Work item: Of all the lines below, return only those starting with the line holding "Scène Capitale, complète le" and going on through the line holding "réception de Bou", exactly as written.

Available data:

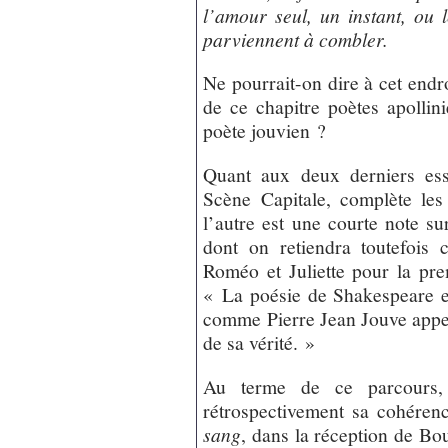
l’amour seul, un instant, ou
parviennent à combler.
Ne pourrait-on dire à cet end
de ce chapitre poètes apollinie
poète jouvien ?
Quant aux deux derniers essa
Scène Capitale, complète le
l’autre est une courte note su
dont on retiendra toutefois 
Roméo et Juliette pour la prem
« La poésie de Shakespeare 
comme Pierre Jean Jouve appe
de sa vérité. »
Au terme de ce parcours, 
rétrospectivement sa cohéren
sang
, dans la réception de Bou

---

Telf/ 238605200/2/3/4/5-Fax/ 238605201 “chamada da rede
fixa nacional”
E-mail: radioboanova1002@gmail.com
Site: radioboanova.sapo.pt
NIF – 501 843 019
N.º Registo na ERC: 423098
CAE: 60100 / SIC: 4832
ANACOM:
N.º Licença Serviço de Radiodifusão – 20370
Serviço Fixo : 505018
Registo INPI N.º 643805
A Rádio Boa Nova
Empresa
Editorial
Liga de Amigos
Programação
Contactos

Finished exercise:
Scène Capitale, complète le
l’autre est une courte note su
dont on retiendra toutefois 
Roméo et Juliette pour la prem
« La poésie de Shakespeare 
comme Pierre Jean Jouve appe
de sa vérité. »
Au terme de ce parcours, 
rétrospectivement sa cohéren
sang
, dans la réception de Bou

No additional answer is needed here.